Facebook starting to make a splash in video.
Though it has nothing close to YouTube's astronomical viewership numbers, Facebook has quietly moved up to become the third most popular site for viewing videos, according to the Nielsen Company. While Hulu ranks second to YouTube in terms of the number of streams viewed, Facebook actually boasts far more unique viewers.
Google continues its acquisitive ways with purchase of Teracent.
Google has announced the acquisition of display ad network company Teracent. With Google already owning ad network DoubleClick (acquired in 2007) it seems to be trying to expand its presence in that space, as well as generally trying to broadly integrate its businesses, with the acquisitions of Web communications software company Gizmo5 and mobile display ad network AdMob having already been announced this month.
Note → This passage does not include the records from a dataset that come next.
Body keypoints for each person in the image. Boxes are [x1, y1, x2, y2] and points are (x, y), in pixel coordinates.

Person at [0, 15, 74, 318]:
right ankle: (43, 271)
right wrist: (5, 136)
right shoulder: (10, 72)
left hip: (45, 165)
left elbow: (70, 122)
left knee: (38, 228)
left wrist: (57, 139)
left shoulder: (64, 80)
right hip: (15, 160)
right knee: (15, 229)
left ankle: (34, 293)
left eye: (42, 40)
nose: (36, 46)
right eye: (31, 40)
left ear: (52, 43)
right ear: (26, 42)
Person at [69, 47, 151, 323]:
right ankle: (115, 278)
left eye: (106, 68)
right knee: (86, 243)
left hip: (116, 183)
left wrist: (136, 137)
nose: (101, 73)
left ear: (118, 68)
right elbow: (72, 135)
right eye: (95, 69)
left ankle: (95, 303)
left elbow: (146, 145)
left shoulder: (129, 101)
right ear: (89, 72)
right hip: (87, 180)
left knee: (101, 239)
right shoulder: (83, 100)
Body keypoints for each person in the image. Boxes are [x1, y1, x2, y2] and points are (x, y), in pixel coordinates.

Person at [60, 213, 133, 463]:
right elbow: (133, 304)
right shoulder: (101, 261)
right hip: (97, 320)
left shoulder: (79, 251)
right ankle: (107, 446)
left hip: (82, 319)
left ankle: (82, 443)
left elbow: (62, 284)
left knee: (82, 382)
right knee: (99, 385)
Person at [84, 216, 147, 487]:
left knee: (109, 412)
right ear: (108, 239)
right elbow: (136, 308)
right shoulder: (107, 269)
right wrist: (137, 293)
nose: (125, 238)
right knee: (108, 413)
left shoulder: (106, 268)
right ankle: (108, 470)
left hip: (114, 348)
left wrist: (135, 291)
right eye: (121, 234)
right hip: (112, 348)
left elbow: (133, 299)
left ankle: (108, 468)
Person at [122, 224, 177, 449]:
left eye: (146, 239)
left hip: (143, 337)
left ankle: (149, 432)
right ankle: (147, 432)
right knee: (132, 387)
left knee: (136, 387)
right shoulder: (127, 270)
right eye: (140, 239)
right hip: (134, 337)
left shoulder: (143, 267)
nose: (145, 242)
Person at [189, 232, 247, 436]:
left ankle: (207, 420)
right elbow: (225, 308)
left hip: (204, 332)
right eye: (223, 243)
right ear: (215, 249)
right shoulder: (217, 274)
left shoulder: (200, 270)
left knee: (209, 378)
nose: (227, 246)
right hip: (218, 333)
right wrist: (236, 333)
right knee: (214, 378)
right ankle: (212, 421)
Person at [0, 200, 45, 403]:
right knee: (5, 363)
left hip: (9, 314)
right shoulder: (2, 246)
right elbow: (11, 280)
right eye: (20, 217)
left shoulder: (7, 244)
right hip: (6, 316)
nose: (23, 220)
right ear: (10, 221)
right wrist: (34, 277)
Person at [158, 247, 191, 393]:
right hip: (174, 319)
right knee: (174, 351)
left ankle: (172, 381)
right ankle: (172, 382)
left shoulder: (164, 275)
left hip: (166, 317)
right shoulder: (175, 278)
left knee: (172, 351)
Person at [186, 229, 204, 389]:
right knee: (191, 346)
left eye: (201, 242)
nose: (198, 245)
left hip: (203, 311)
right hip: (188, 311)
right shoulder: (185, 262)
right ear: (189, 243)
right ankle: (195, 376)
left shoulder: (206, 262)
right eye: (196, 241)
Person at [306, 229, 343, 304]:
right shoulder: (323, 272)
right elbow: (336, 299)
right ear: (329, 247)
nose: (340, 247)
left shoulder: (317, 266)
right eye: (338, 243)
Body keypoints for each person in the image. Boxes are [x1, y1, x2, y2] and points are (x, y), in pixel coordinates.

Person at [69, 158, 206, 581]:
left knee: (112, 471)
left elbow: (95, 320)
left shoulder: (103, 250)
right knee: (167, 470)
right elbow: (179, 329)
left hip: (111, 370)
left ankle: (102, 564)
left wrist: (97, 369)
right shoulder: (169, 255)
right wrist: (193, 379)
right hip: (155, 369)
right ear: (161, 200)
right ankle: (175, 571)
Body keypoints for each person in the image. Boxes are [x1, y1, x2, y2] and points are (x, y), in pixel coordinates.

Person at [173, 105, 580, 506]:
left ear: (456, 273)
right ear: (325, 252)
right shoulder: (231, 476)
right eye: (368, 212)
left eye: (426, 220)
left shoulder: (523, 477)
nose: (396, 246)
Clicks vs. Bricks: Amazon and Wal-Mart get into a price war.
Just in time for the holidays, retail heavyweights Amazon and Wal-Mart seem to have locked into a price war with one another. Amazon, of course, has led the encroachment of e-commerce into the sales of traditional retailers like Wal-Mart. Wal-Mart, in turn, is approaching online sales the way it has traditionally moved into new geographic territories--with aggressive pricing designed to take full advantage of its economies of scale.
New York Times
Twitter, Microsoft, and Federated Media team up to bring you expert IT tweets.
Twitter, Microsoft, and Federated Media, who previously had collaborated on a selection of business expert tweets known as ExecTweets, are now gearing a similar approach to Information Technology professionals with ExecTweets IT. The premise appears to be to add value by selecting the top perspectives in a field for inclusion.
eMarketer predicts a modest return to growth for this holiday online shopping season.
eMarketer predicts that online sales will be up 5.4% this holiday season over the same period last year, coming in at a total of $30 billion. While not a full recovery to 2007's peak of $30.2 billion, eMarketer's projection would represent a welcome return to growth after last year's 5.7% decline.